Blog Yazısı
•••••

Merhaba,
uzun zamandır üye olmak istediğim Blogger'e böyle bir konuyla giriş yapmak benim için farklı bir deneyim olacak. Bu yazıyla İngiltere'ye gelecek olan yada yeni gelmiş olan arkadaşlara bir nebze yaşam şartları, dil öğrenme süreci hakkında gözlemlerimle doğrusuyla-yanlışıyla ama başka yerlerden çalmadan çırpmadan kendi çapımda ipuçları vermeyi amaçladım. Başka bir amacım da yazılı bir hafıza oluşturmak. Çok fazla şeyi unutmaya başladığım için ilerde hatırlayacağım şeyler olması iyi olacak :)

•••••

Görev A
Blog yazısında yazarın ipucu vermenin yanı sıra belirttiği diğer amaç nedir?
Görev B
Blog yazısını son cümlesinden sonra devam ettirin.
Ek malzeme bu blog yazısından bağımsızdır.

Sağlanan Malzeme
•••••

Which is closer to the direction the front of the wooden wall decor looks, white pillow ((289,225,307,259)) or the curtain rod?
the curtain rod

•••••

Beklenen Yanıt A
Yazılı bir hafıza oluşturmak.

Beklenen Yanıt B
Her insanın bir ideali/hayali vardır.... Ben de yeni bir kültür, yeni bir dil ve yeni insanlarla tanışmak ve belki ilerde iş kurabilmek amacıyla sonunda hayalimin(idealimin) peşine düşerek İngiltere'ye gelmek için 1 yıl önce girişimde bulundum. Uzun ve bayağı yorucu uğraşlar sonucu amacıma ulaştım ve şimdi İngiltere'deyim. Şunu söylemek gerekirse buraya gelmek için yapılan bürokratik işlemler nedeniyle eminim bıkıp yarıda dönen çok insan vardır diye düşünüyorum. Ben ise 'Her vazgeçiş, bir kaybediştir' deyip sabırla yoluma devam ettim. Bir gün İngiltere Konsolosluğu'ndan aldığım 'Vizeniz onaylandı, lütfen bize pasaportunuzu yollayın' telefonuyla herhalde sevinçten günlerce uyuyamadığımı hatırlıyorum.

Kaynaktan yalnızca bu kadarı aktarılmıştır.